Penelitian ini juga diharapkan memberikan manfaat teoretis bagi pengembangan ilmu hukum serta manfaat praktis bagi aparat penegak hukum dan masyarakat. Penelitian menggunakan metode yuridis empiris dengan pendekatan undang-undang dan sosiologi hukum. Data diperoleh melalui wawancara dengan Satlantas Polres Magelang Kota, observasi lapangan, dokumentasi, dan kajian literatur yang relevan.
Hasil penelitian menunjukkan bahwa penegakan hukum melalui ETLE dan teguran langsung telah dilaksanakan, namun efektivitasnya belum optimal karena terbatasnya perangkat ETLE, kurangnya personel, dan rendahnya kesadaran hukum masyarakat, terutama pengemudi ojek online yang bergantung pada telepon seluler untuk bekerja.
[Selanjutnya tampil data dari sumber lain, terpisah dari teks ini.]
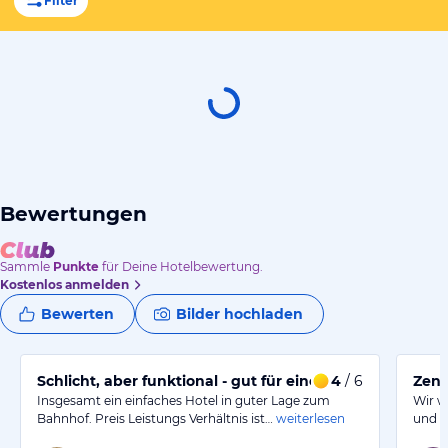
Filter
Bewertungen
Sammle
Punkte
für Deine Hotelbewertung.
Kostenlos anmelden
Bewerten
Bilder hochladen
Schlicht, aber funktional - gut für einen kurzen Besuch.
4
/ 6
Zent
Insgesamt ein einfaches Hotel in guter Lage zum
Wir w
Bahnhof. Preis Leistungs Verhältnis ist…
weiterlesen
und w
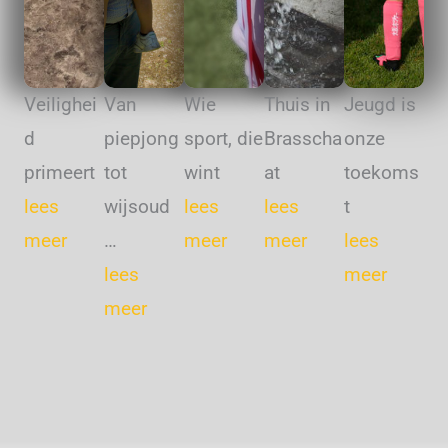
Veilighei
Van
Wie
Thuis in
Jeugd is
d
piepjong
sport, die
Brasscha
onze
primeert
tot
wint
at
toekoms
lees
wijsoud
lees
lees
t
meer
…
meer
meer
lees
lees
meer
meer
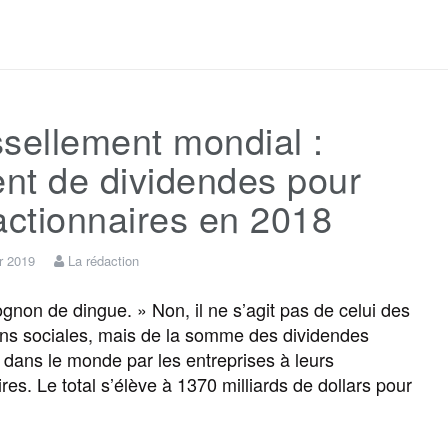
a
w
m
e
e
a
c
i
a
s
l
r
sellement mondial :
e
t
i
s
e
t
ent de dividendes pour
b
t
l
a
g
a
actionnaires en 2018
o
e
g
r
g
er 2019
La rédaction
non de dingue. » Non, il ne s’agit pas de celui des
o
r
e
a
e
ons sociales, mais de la somme des dividendes
 dans le monde par les entreprises à leurs
k
m
r
res. Le total s’élève à 1370 milliards de dollars pour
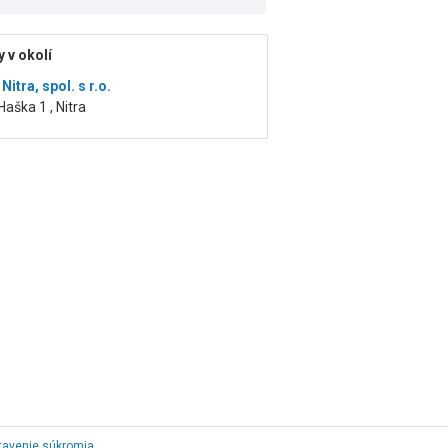
 v okolí
itra, spol. s r.o.
aška 1 , Nitra
tavenie súkromia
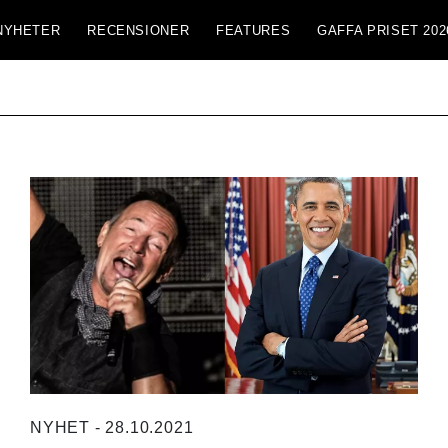
NYHETER
RECENSIONER
FEATURES
GAFFA PRISET 202
NYHET - 28.10.2021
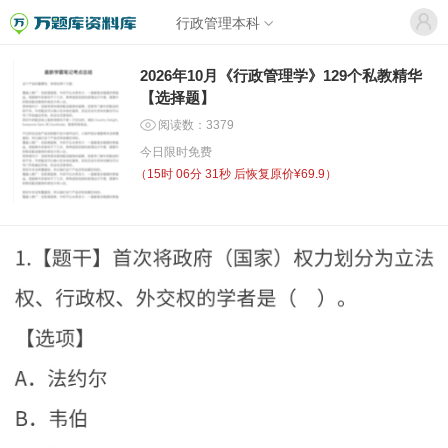
行政管理本科
2026年10月《行政管理学》129个私教精华
【选择题】
阅读数：3379
今日限时免费
（
15时 06分 31秒
后恢复原价¥69.9）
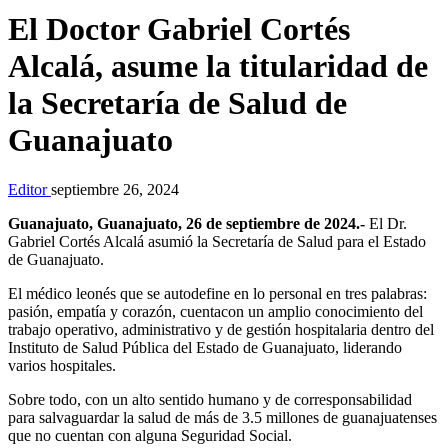
El Doctor Gabriel Cortés
Alcalá, asume la titularidad de
la Secretaría de Salud de
Guanajuato
Editor
septiembre 26, 2024
Guanajuato, Guanajuato, 26 de septiembre de 2024.-
El Dr.
Gabriel Cortés Alcalá asumió la Secretaría de Salud para el Estado
de Guanajuato.
El médico leonés que se autodefine en lo personal en tres palabras:
pasión, empatía y corazón, cuentacon un amplio conocimiento del
trabajo operativo, administrativo y de gestión hospitalaria dentro del
Instituto de Salud Pública del Estado de Guanajuato, liderando
varios hospitales.
Sobre todo, con un alto sentido humano y de corresponsabilidad
para salvaguardar la salud de más de 3.5 millones de guanajuatenses
que no cuentan con alguna Seguridad Social.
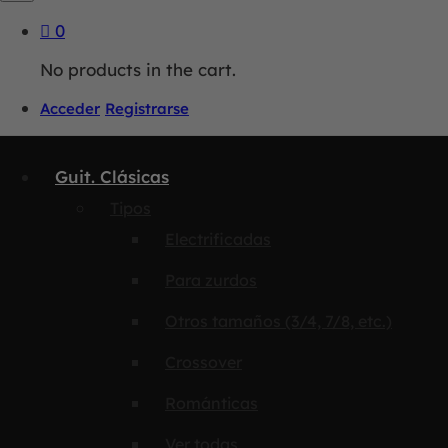
0
No products in the cart.
Acceder
Registrarse
Guit. Clásicas
Tipos
Electrificadas
Para zurdos
Otros tamaños (3/4, 7/8, etc.)
Crossover
Románticas
Ver todas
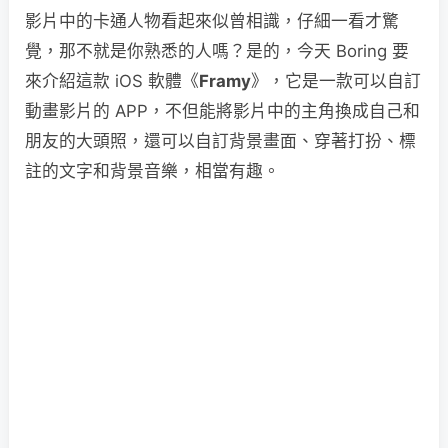
影片中的卡通人物看起來似曾相識，仔細一看才驚
覺，那不就是你熟悉的人嗎？是的，今天 Boring 要
來介紹這款 iOS 軟體《
Framy
》，它是一款可以自訂
動畫影片的 APP，不但能將影片中的主角換成自己和
朋友的大頭照，還可以自訂背景畫面、穿著打扮、標
註的文字和背景音樂，相當有趣。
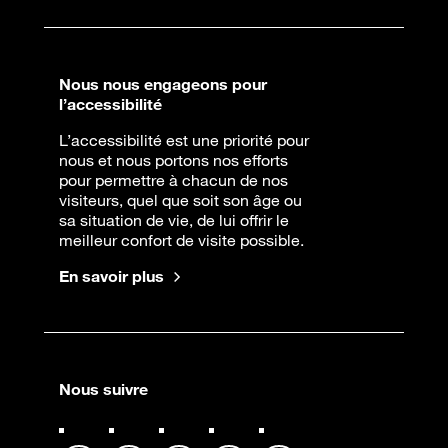
Nous nous engageons pour
l’accessibilité
L’accessibilité est une priorité pour
nous et nous portons nos efforts
pour permettre à chacun de nos
visiteurs, quel que soit son âge ou
sa situation de vie, de lui offrir le
meilleur confort de visite possible.
En savoir plus
Nous suivre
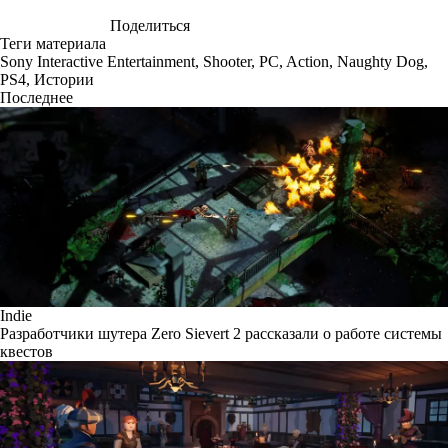
Поделиться
Теги материала
Sony Interactive Entertainment
,
Shooter
,
PC
,
Action
,
Naughty Dog
,
PS4
,
Истории
Последнее
Indie
Разработчики шутера Zero Sievert 2 рассказали о работе системы
квестов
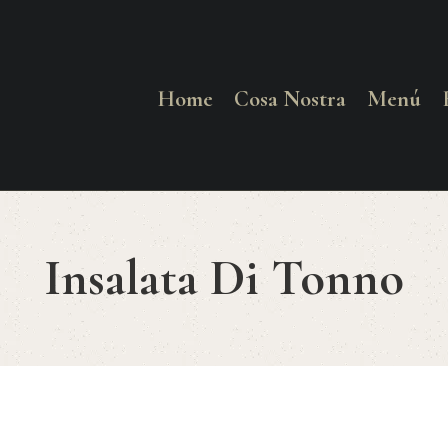
HOME
COSA NOSTRA
Home
Cosa Nostra
Menú
MENÚ
RESERVAR
Insalata Di Tonno
¿CÓMO LLEGAR?
CONTACTO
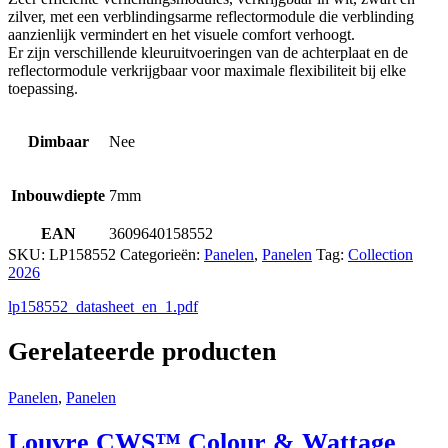
zilver, met een verblindingsarme reflectormodule die verblinding
aanzienlijk vermindert en het visuele comfort verhoogt.
Er zijn verschillende kleuruitvoeringen van de achterplaat en de
reflectormodule verkrijgbaar voor maximale flexibiliteit bij elke
toepassing.
Dimbaar
Nee
Inbouwdiepte
7mm
EAN
3609640158552
SKU:
LP158552
Categorieën:
Panelen
,
Panelen
Tag:
Collection
2026
lp158552_datasheet_en_1.pdf
Gerelateerde producten
Panelen
,
Panelen
Louvre CWS™ Colour & Wattage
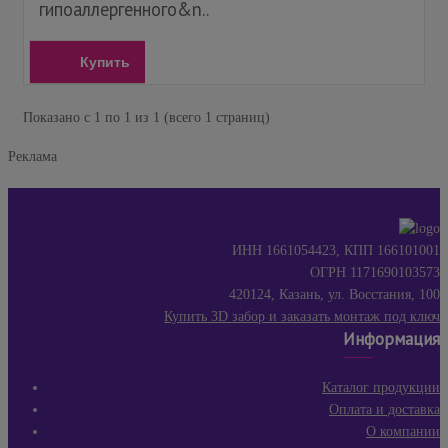
гипоаллергенного&n..
Купить
Показано с 1 по 1 из 1 (всего 1 страниц)
Реклама
ИНН 1661054423, КПП 166101001
ОГРН 1171690103573
420124, Казань, ул. Восстания, 100
Купить 3D забор и заказать монтаж под ключ
Информация
Каталог продукции
Оплата и доставка
О компании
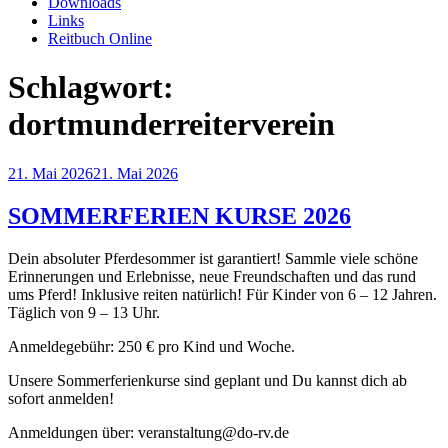
Downloads
Links
Reitbuch Online
Schlagwort:
dortmunderreiterverein
Veröffentlicht
21. Mai 2026
21. Mai 2026
am
SOMMERFERIEN KURSE 2026
Dein absoluter Pferdesommer ist garantiert! Sammle viele schöne
Erinnerungen und Erlebnisse, neue Freundschaften und das rund
ums Pferd! Inklusive reiten natürlich! Für Kinder von 6 – 12 Jahren.
Täglich von 9 – 13 Uhr.
Anmeldegebühr: 250 € pro Kind und Woche.
Unsere Sommerferienkurse sind geplant und Du kannst dich ab
sofort anmelden!
Anmeldungen über: veranstaltung@do-rv.de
Upaya preventif berupa sosialisasi, patroli, dan edukasi sudah dilakukan, tetapi belum memberikan perubahan signifikan terhadap perilaku pengendara.
Simpulan penelitian menyatakan bahwa penegakan hukum di Kota Magelang masih kurang efektif. Saran yang diberikan meliputi penambahan titik ETLE, peningkatan edukasi publik, serta penguatan koordinasi antarinstansi untuk menciptakan kepatuhan yang lebih baik.
Kata Kunci: ETLE, Kecelakaan lalu lintas, Kota Magelang, Telepon seluler, Penegakan Hukum.